■ How to complete this task ■
Search the records for "Elective". Copy every line where it appears.

■ Excerpts from a dataset ■
*** Block opens ***
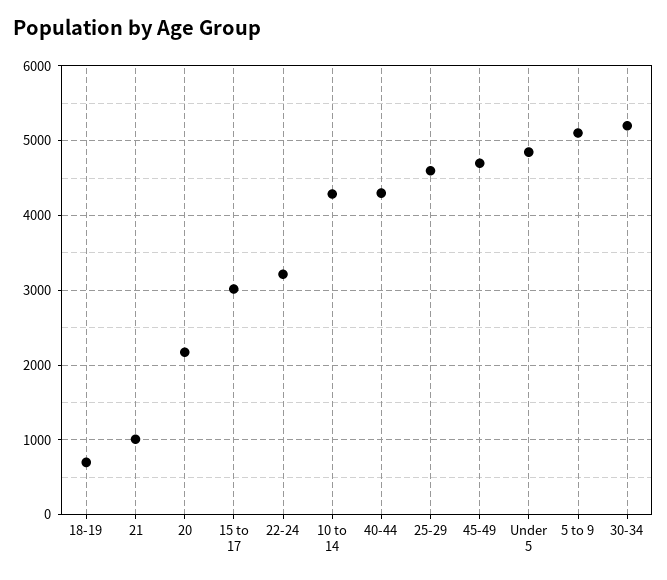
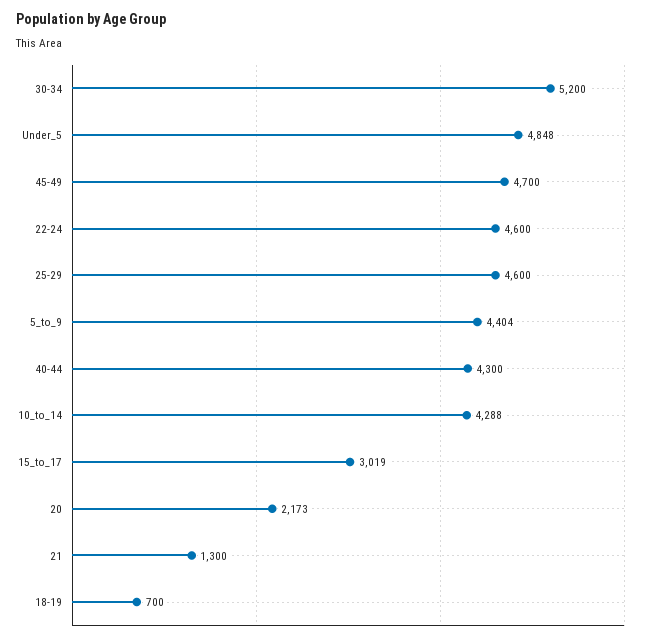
  {
    "18-19": 700,
-   "21": 1000,
+   "21": 1300,
    "20": 2173,
    "15 to 17": 3019,
-   "22-24": 3200,
+   "22-24": 4600,
    "10 to 14": 4288,
    "40-44": 4300,
    "25-29": 4600,
    "45-49": 4700,
    "Under 5": 4848,
-   "5 to 9": 5100,
+   "5 to 9": 4404,
    "30-34": 5200
  }

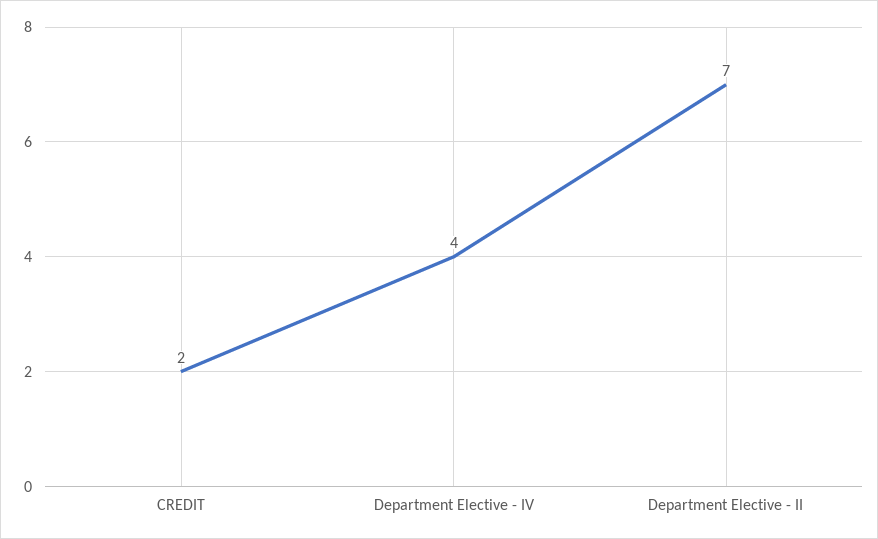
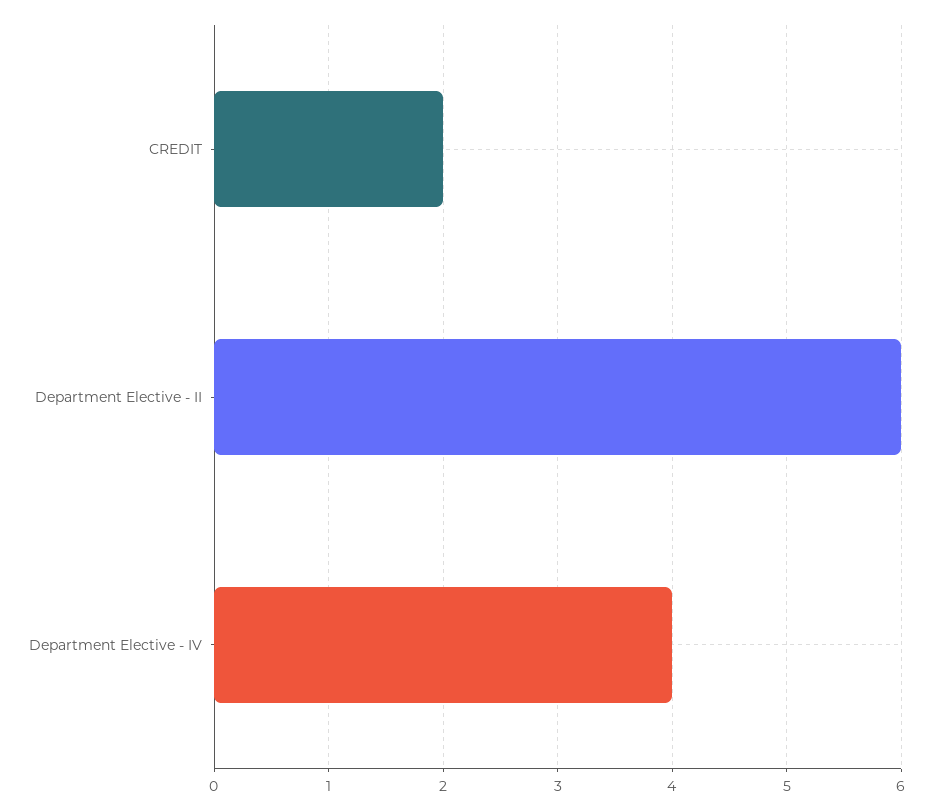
  {
    "CREDIT": 2,
    "Department Elective - IV": 4,
-   "Department Elective - II": 7
+   "Department Elective - II": 6
  }

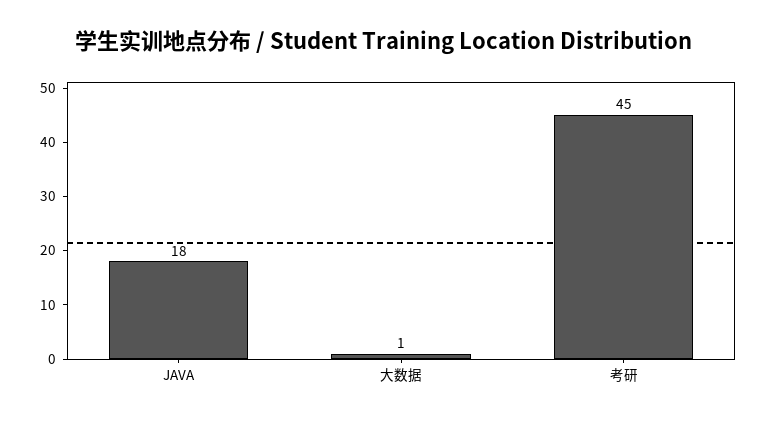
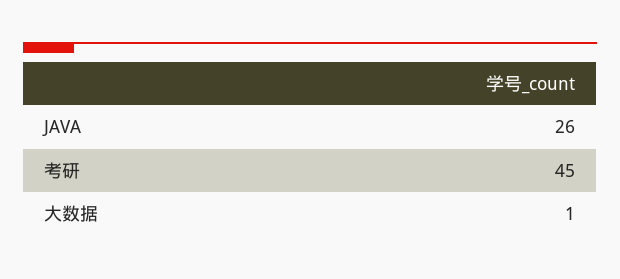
  {
-   "JAVA": 18,
+   "JAVA": 26,
    "大数据": 1,
    "考研": 45
  }

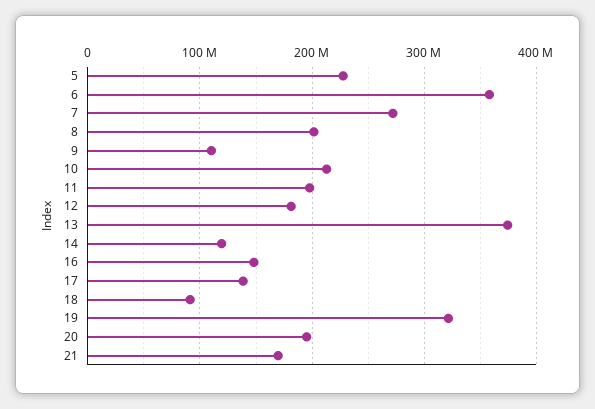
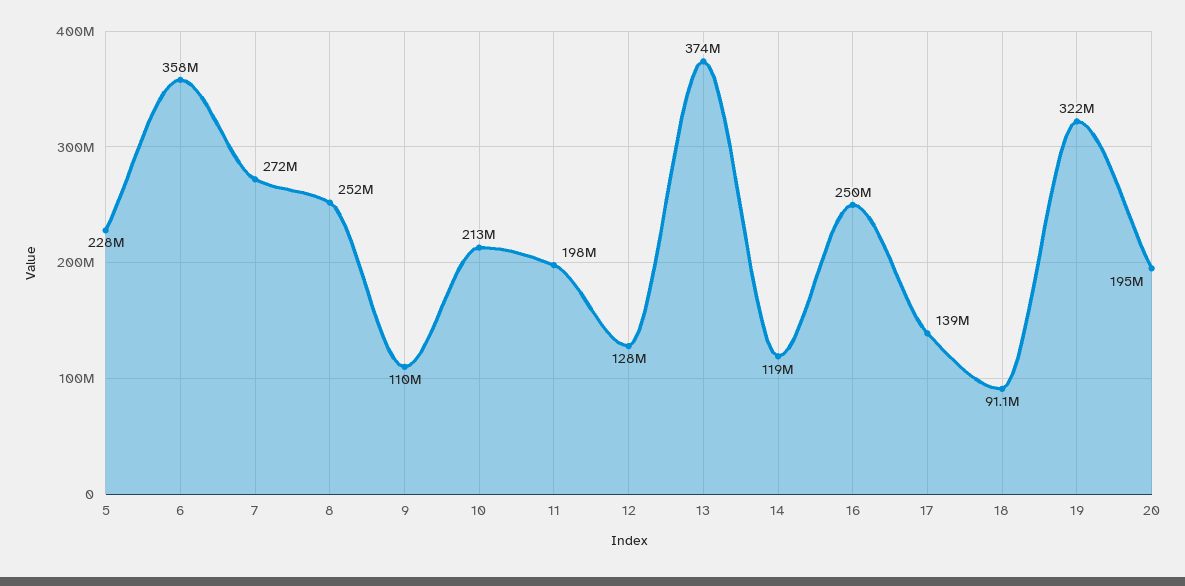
  {
    "5": 228000000,
    "6": 358000000,
    "7": 272000000,
-   "8": 200000000,
+   "8": 252000000,
    "9": 110000000,
    "10": 213000000,
    "11": 198000000,
-   "12": 180000000,
+   "12": 128000000,
    "13": 374000000,
    "14": 119000000,
-   "16": 150000000,
+   "16": 250000000,
    "17": 139000000,
    "18": 91100000,
    "19": 322000000,
-   "20": 195000000,
+   "20": 195000000
-   "21": 170000000
  }

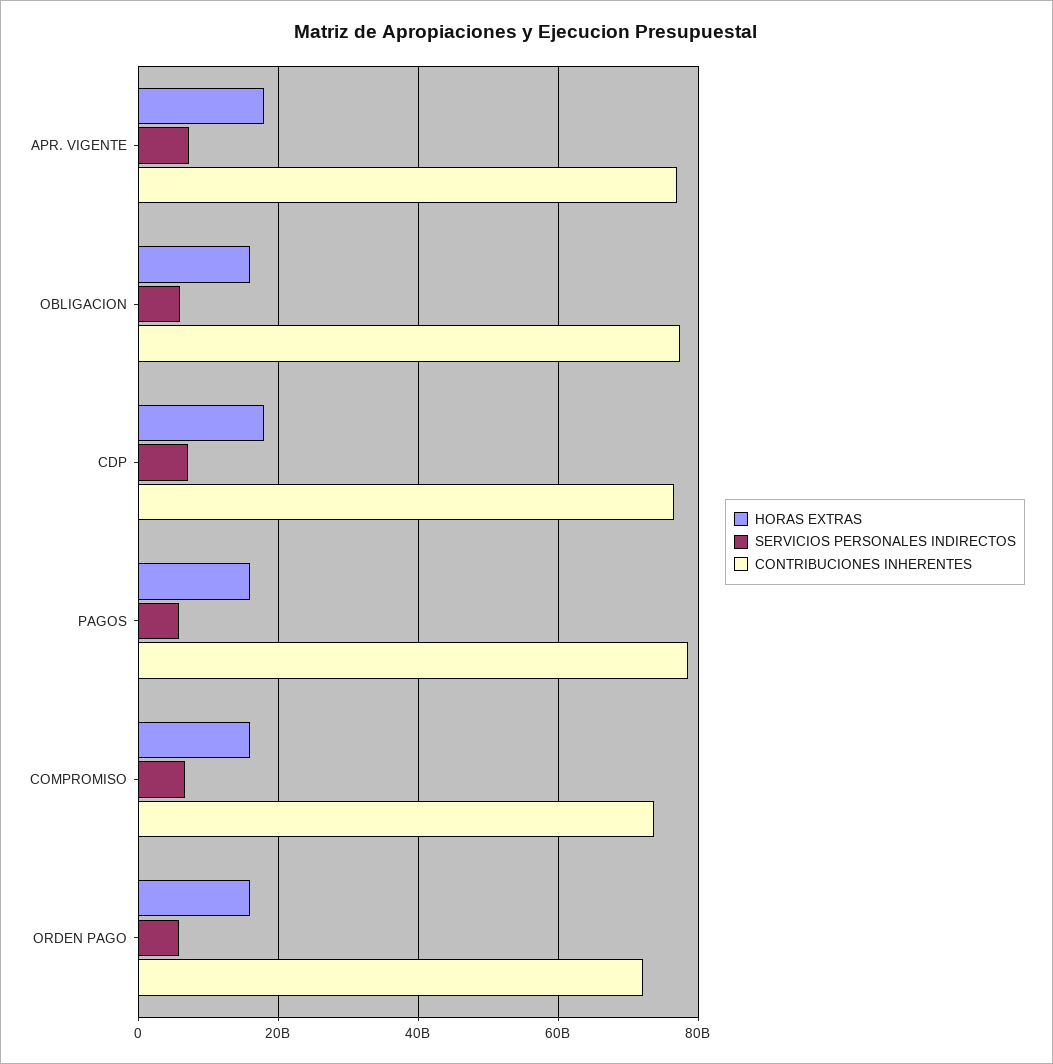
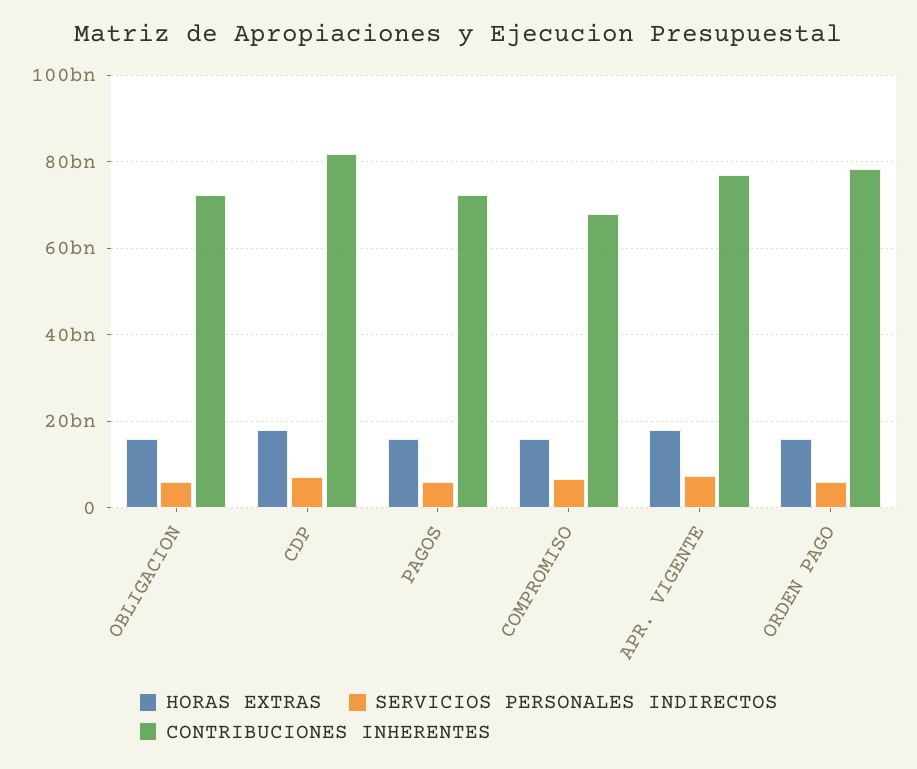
  {
    "HORAS EXTRAS": {
      "APR. VIGENTE": 18000000000,
      "OBLIGACION": 16000000000,
      "CDP": 18000000000,
      "PAGOS": 16000000000,
      "COMPROMISO": 16000000000,
      "ORDEN PAGO": 16000000000
    },
    "SERVICIOS PERSONALES INDIRECTOS": {
      "APR. VIGENTE": 8000000000,
      "OBLIGACION": 6000000000,
      "CDP": 8000000000,
      "PAGOS": 6000000000,
      "COMPROMISO": 6000000000,
      "ORDEN PAGO": 6000000000
    },
    "CONTRIBUCIONES INHERENTES": {
      "APR. VIGENTE": 76000000000,
-     "OBLIGACION": 78000000000,
+     "OBLIGACION": 72000000000,
-     "CDP": 76000000000,
+     "CDP": 82000000000,
-     "PAGOS": 78000000000,
+     "PAGOS": 72000000000,
-     "COMPROMISO": 74000000000,
+     "COMPROMISO": 68000000000,
-     "ORDEN PAGO": 72000000000
+     "ORDEN PAGO": 78000000000
    }
  }

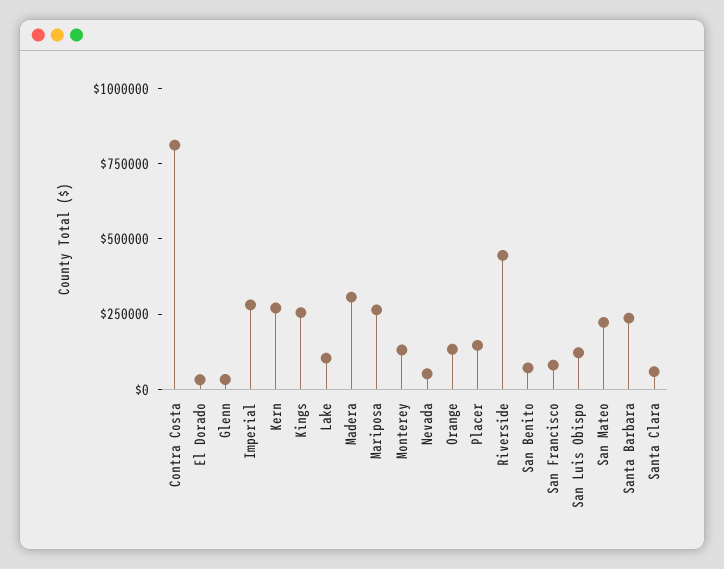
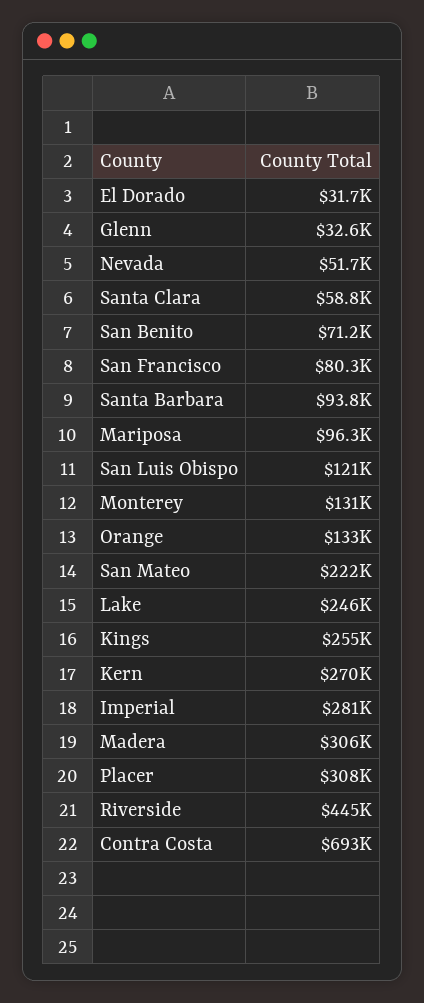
  {
-   "Contra Costa": 800000,
+   "Contra Costa": 693000,
    "El Dorado": 31700,
    "Glenn": 32600,
    "Imperial": 281000,
    "Kern": 270000,
    "Kings": 255000,
-   "Lake": 100000,
+   "Lake": 246000,
    "Madera": 306000,
-   "Mariposa": 250000,
+   "Mariposa": 96300,
    "Monterey": 131000,
    "Nevada": 51700,
    "Orange": 133000,
-   "Placer": 150000,
+   "Placer": 308000,
    "Riverside": 445000,
    "San Benito": 71200,
    "San Francisco": 80300,
    "San Luis Obispo": 121000,
    "San Mateo": 222000,
-   "Santa Barbara": 250000,
+   "Santa Barbara": 93800,
    "Santa Clara": 58800
  }

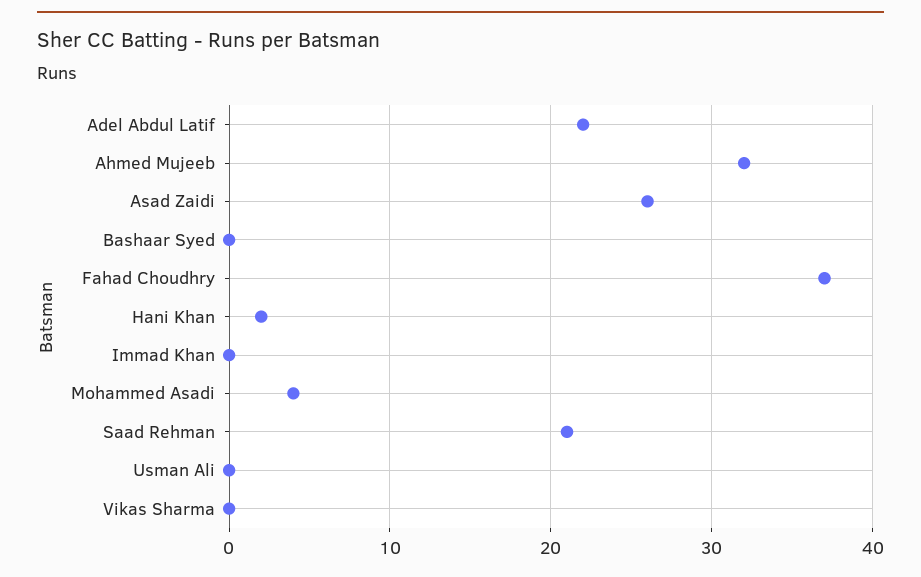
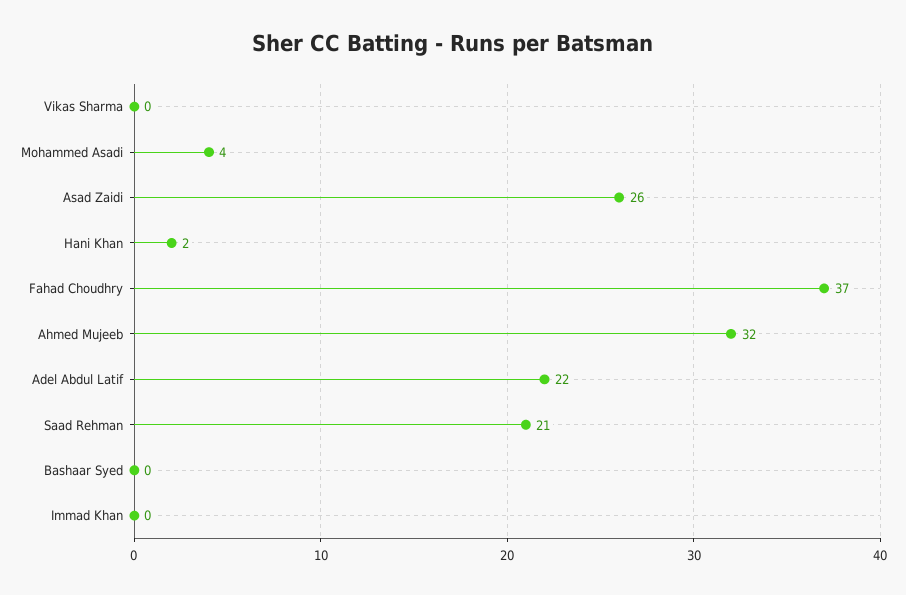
  {
    "Adel Abdul Latif": 22,
    "Ahmed Mujeeb": 32,
    "Asad Zaidi": 26,
    "Bashaar Syed": 0,
    "Fahad Choudhry": 37,
    "Hani Khan": 2,
    "Immad Khan": 0,
    "Mohammed Asadi": 4,
    "Saad Rehman": 21,
-   "Usman Ali": 0,
    "Vikas Sharma": 0
  }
*** Block closes ***
■ Completed task ■
    "Department Elective - IV": 4,
-   "Department Elective - II": 7
+   "Department Elective - II": 6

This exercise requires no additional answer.